Schumer acknowledges that she was surprised to see that her depiction of the self-harm behavior wasn’t being flagged for any kind of audience warning. “I was like, ‘I’d want to be warned,'” she says. What Hulu opted to do instead was feature a resource card at the end of the episode’s credits, which reads: “If you or someone you know experiences Body-Focused Repetitive Behaviors, the TLC Foundation for Body-Focused Repetitive Behaviors offers support and resources.” It then provides a website where one can learn more.
The TLC Foundation has since praised Schumer, the series and Hulu “for their accurate and respectful portrayal of a person experiencing trichotillomania.” The foundation’s executive director added, “Our community is breathing a collective sigh of relief after having our behaviors mischaracterized and misinterpreted for so many years.”
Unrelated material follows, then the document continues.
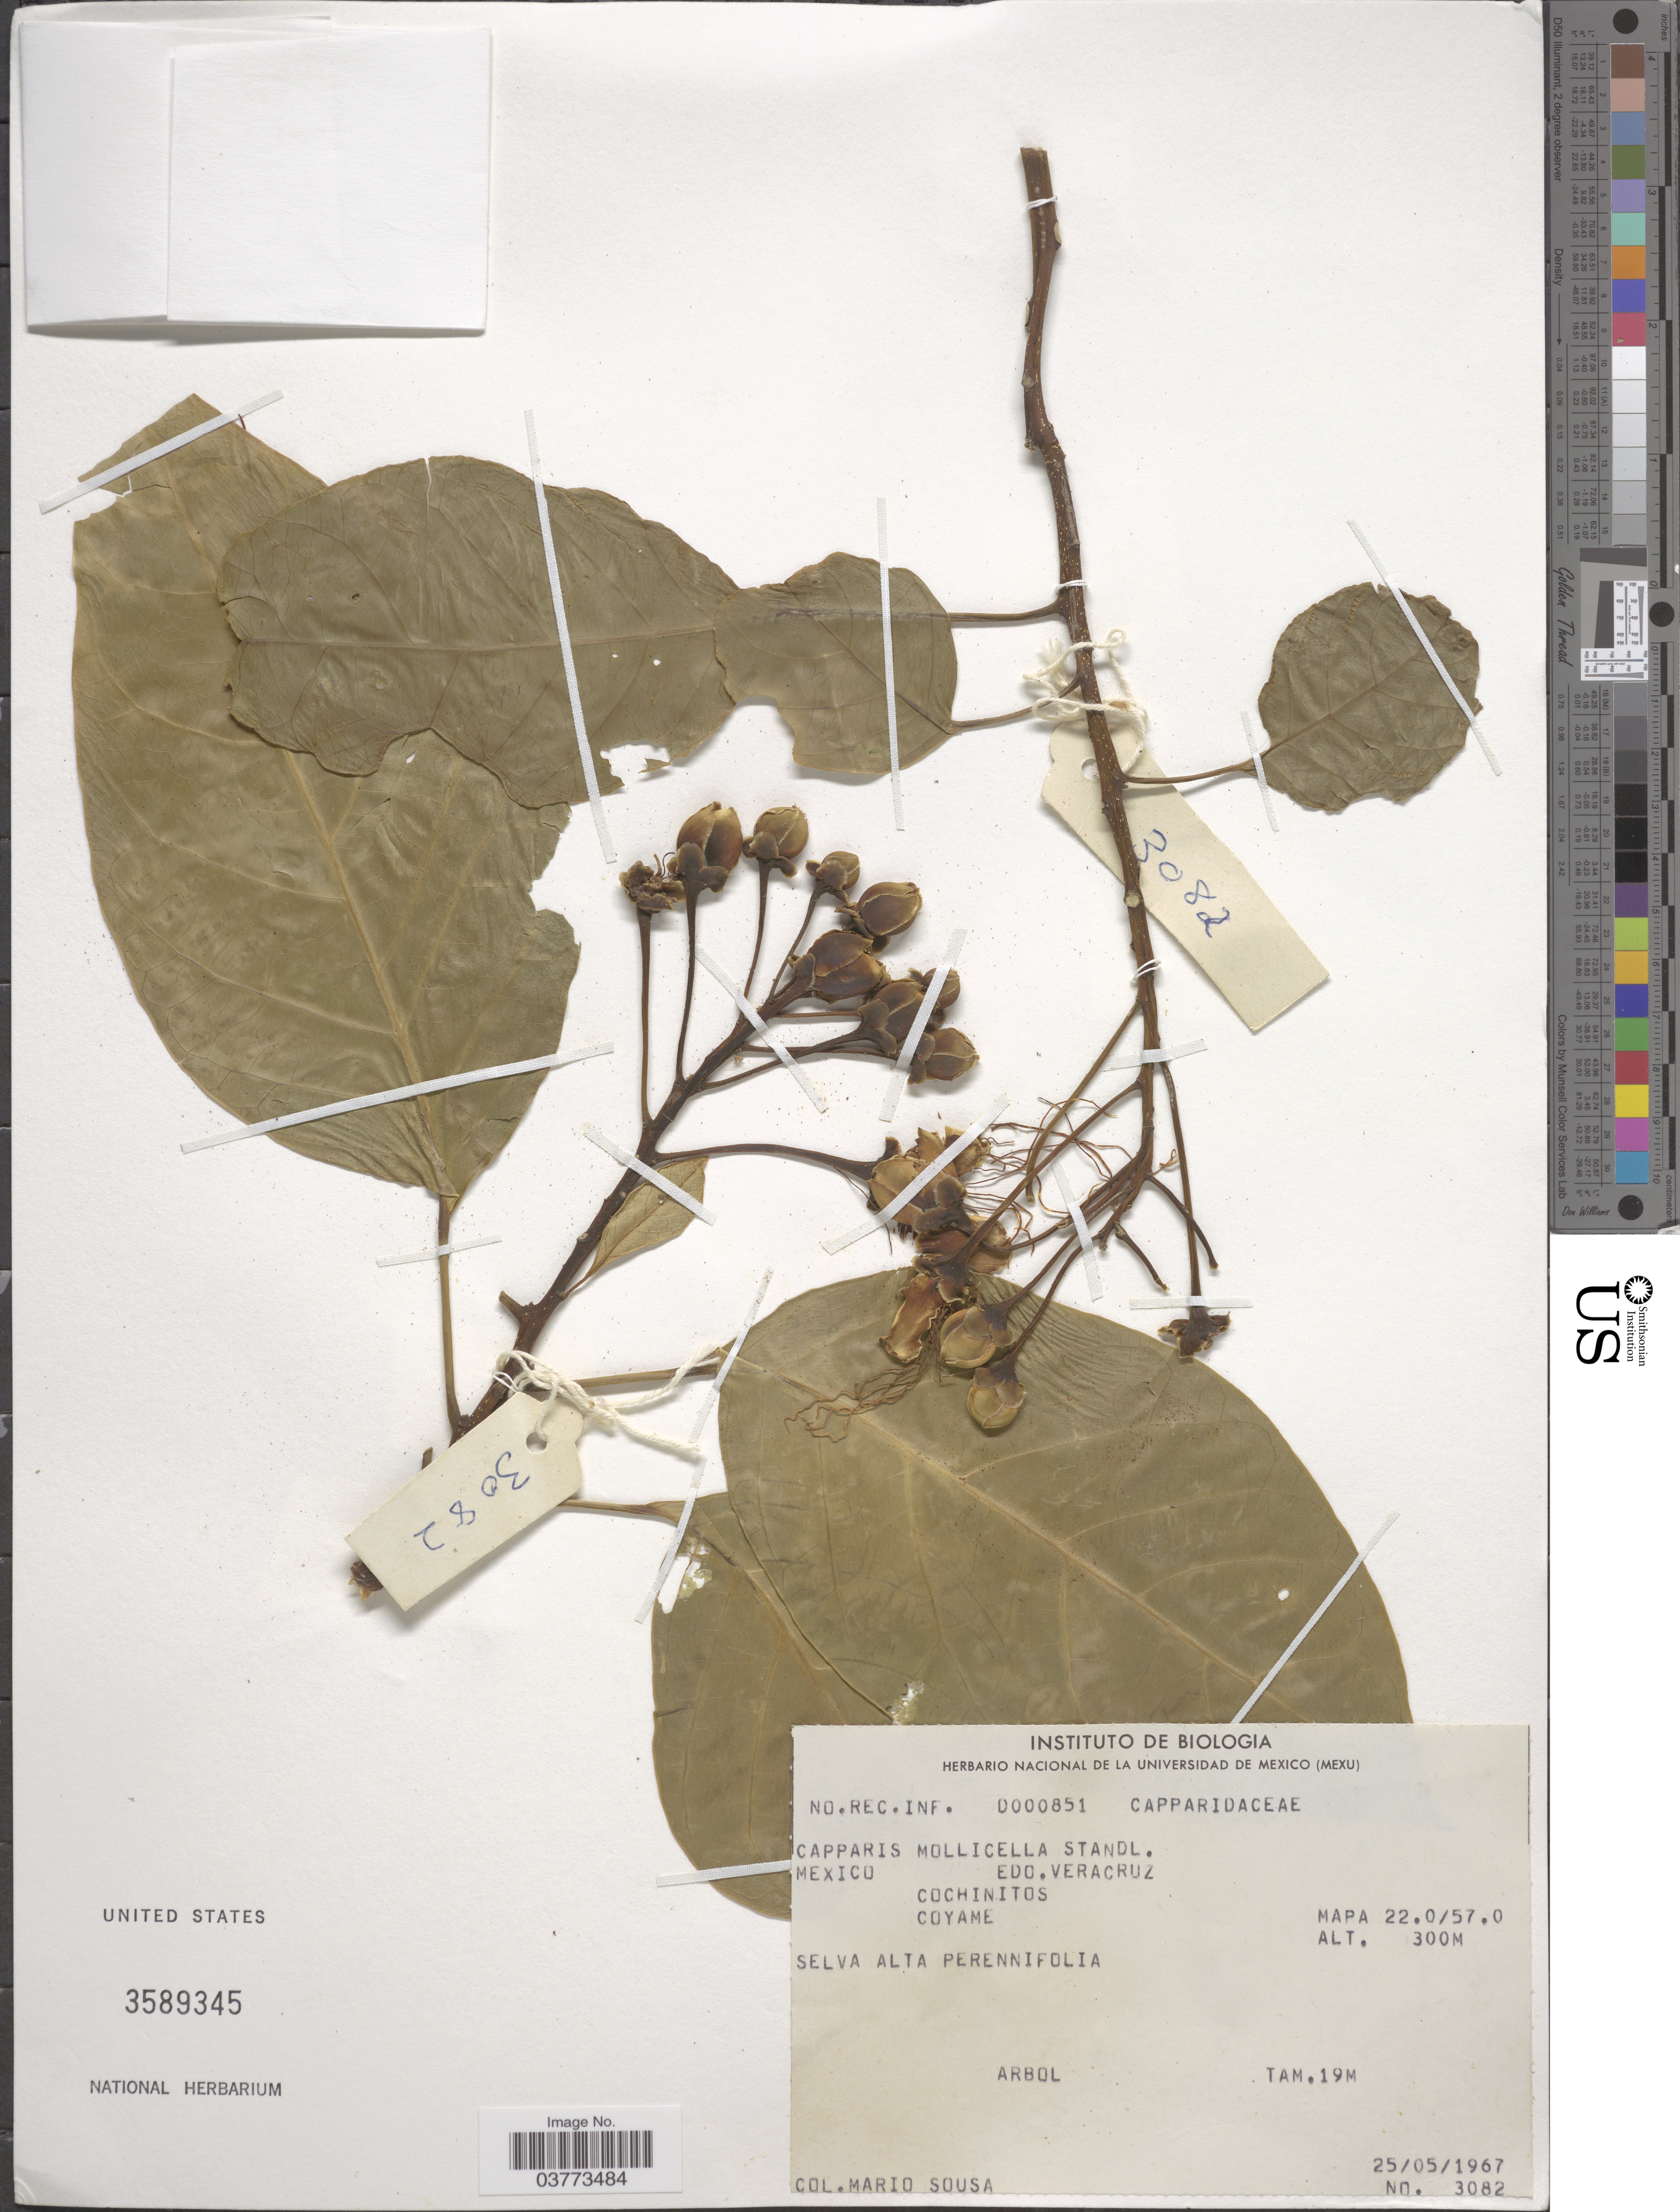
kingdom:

Still, Schumer says it’s too early to know whether its inclusion will prove cathartic for her — at least not in the instantaneous way that writing about her messy relationship with her mom had been. (She had her mother read every script and then they watched every episode of the series together, even the ones that weren’t easy to watch together.) What Schumer is clear on is why she chose to write it in: “I really don’t want to have a big secret anymore,” she says. “And I thought putting it in there would be good for me to alleviate some of my shame and maybe, hopefully, help others alleviate some of theirs, too.”